Background technology
Acoustic emission is a kind of approaches and methods of rotating machinery bump-scrape fault detect.But the noise problem that acoustic emission faced is very serious, and the polyphyly strong noise pollution that especially brings under rotating machinery running environment makes acoustic emission signal be submerged in the noise and can't reflect the time of day of equipment.Extracting with discerning useful acoustical signal from noise is acoustic emission key issue in application content, also is that present great majority can not effectively carry out the technical bottleneck that acoustic emission detects.Therefore, noise reduction process is the focus and the difficult point of acoustic emission signal research always.

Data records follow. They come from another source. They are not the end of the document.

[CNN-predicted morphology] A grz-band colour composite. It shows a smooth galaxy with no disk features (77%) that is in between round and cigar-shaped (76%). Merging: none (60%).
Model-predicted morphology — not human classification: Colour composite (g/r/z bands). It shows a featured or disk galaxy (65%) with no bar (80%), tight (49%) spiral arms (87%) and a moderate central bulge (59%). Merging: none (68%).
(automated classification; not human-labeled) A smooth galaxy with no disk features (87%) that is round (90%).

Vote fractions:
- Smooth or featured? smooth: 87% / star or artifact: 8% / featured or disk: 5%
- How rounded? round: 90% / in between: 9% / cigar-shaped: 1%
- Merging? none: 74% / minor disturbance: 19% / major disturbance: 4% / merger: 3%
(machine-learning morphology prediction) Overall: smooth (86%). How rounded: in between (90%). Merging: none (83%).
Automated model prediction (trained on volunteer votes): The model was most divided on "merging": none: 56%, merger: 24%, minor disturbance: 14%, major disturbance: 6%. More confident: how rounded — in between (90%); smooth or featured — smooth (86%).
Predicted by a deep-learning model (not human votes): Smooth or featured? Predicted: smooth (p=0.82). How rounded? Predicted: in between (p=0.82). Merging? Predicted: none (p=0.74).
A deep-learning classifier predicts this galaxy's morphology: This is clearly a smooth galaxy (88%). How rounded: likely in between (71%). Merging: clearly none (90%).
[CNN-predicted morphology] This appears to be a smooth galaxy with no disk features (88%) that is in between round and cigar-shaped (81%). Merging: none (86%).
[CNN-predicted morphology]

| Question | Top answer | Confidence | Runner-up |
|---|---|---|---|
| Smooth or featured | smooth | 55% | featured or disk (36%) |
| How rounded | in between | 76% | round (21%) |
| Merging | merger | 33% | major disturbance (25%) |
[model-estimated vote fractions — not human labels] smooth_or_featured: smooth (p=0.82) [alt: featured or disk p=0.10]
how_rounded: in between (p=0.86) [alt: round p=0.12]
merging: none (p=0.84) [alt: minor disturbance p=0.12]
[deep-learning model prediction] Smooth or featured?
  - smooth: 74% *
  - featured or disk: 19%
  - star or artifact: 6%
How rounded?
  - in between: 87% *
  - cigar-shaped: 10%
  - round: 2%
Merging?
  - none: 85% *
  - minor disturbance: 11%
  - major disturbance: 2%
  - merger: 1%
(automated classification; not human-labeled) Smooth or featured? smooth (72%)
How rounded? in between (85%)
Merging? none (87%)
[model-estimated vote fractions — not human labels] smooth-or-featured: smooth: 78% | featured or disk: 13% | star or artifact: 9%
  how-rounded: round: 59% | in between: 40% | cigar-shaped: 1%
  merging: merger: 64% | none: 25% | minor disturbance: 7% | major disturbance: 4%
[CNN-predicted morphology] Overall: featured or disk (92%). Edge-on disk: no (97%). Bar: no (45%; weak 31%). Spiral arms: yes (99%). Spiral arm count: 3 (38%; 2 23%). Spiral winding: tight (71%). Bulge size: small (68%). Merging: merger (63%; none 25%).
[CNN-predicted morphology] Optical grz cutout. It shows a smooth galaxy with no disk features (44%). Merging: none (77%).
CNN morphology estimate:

Before the present invention, the noise-reduction method of bump-scrape acoustic emission signal commonly used mainly is to utilize wavelet transformation to come acoustic emission signal is carried out noise reduction process, it is to come detected noise signal by the catastrophe point of seeking wavelet transformation, its defective is that sudden change information may be flooded by noise when noise is serious, thus the error of causing; Also with good grounds acoustic emission mode, waveform transfer mode by useful acoustical signal, and distribute cancelling noise with the different wave feature and the frequency band of noise, but, when useful acoustical signal and the mutual aliasing of noise band were serious, mode acoustic emission method was difficult to prove effective, in addition in the rotor-support-foundation system structure, sound-source signal distorts in transmittance process seriously, and the rub pattern of acoustical signal of being difficult to crash is discerned.In acoustical signal noise reduction process system, it also is a kind of effective ways that solve noise pollution that useful acoustical signal is strengthened, and the signal Enhancement Method of for example utilizing discrete cosine transform (DCT) is exactly the focus of studying at present.Why DCT has good noiseproof feature, be because the situation of change that it only comes signal acquisition by the variation that detects the whole amplitude of signal in each moment window, rather than remove to catch sign mutation with the same order of magnitude of noise, therefore to insensitive for noise, on strengthening, voice obtained good effect.Yet, because the complicacy of diversity, transient state and the noise source of acoustic emission source is utilized DCT to carry out the acoustic emission signal noise reduction process and still can not be obtained satisfied effect.
Summary of the invention
Purpose of the present invention just is to overcome the defective of above-mentioned prior art, the noise-reduction method of design, a kind of bump-scrape acoustic emission signal based on discrete fraction cosine transform of development.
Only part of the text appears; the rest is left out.